%%

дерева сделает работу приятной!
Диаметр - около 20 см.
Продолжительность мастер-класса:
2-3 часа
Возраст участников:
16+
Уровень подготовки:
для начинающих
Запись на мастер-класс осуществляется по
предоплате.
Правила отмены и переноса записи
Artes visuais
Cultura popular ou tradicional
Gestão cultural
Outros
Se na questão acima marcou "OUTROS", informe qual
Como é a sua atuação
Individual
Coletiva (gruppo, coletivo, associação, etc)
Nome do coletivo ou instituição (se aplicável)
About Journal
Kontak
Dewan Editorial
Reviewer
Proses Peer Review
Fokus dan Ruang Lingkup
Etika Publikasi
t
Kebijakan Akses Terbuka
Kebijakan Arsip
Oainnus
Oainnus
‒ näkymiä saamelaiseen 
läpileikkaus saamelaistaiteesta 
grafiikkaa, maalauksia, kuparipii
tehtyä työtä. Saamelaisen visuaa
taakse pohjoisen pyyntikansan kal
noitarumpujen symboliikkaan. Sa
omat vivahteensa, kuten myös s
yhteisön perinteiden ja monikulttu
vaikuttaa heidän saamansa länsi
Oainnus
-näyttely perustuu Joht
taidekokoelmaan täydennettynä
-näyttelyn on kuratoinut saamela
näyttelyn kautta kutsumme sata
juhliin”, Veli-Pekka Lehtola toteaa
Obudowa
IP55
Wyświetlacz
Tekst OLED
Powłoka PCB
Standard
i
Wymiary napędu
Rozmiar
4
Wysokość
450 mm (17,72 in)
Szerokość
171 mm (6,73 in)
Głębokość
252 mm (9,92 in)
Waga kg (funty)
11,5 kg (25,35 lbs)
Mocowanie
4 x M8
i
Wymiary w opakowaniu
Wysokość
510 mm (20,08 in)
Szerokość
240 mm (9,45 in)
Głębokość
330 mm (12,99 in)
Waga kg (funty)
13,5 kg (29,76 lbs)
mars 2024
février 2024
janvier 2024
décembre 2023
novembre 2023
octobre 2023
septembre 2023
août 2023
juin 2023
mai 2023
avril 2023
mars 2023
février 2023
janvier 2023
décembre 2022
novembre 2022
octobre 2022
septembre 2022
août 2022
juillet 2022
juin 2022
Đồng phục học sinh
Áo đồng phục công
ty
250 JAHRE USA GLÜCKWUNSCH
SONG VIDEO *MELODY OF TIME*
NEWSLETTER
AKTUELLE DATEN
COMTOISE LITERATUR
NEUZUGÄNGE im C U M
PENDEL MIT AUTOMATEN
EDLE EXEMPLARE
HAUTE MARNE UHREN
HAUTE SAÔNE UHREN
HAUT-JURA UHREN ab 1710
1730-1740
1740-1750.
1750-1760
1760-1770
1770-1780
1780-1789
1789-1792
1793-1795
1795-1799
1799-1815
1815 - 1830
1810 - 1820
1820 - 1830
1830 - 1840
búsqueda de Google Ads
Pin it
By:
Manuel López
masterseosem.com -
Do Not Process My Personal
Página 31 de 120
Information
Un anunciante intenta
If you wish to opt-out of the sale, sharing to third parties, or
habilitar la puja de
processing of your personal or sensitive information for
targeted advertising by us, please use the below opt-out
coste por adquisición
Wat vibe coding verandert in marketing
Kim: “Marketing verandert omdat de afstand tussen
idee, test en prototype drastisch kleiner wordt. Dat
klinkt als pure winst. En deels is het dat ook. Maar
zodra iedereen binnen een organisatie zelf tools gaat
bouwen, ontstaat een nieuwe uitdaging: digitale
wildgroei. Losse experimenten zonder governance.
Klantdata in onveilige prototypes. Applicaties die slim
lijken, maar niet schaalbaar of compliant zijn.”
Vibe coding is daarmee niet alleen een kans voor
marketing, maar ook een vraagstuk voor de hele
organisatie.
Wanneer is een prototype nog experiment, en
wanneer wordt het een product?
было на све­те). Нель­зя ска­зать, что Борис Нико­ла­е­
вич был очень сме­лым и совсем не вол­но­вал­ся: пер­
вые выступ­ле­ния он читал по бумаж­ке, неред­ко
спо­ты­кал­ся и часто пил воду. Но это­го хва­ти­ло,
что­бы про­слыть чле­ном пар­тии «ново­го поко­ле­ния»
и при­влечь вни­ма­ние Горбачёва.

%%

Task requirements — All lines above that contain the word "wordt" are to be copied.

Written response —
idee, test en prototype drastisch kleiner wordt. Dat
wanneer wordt het een product?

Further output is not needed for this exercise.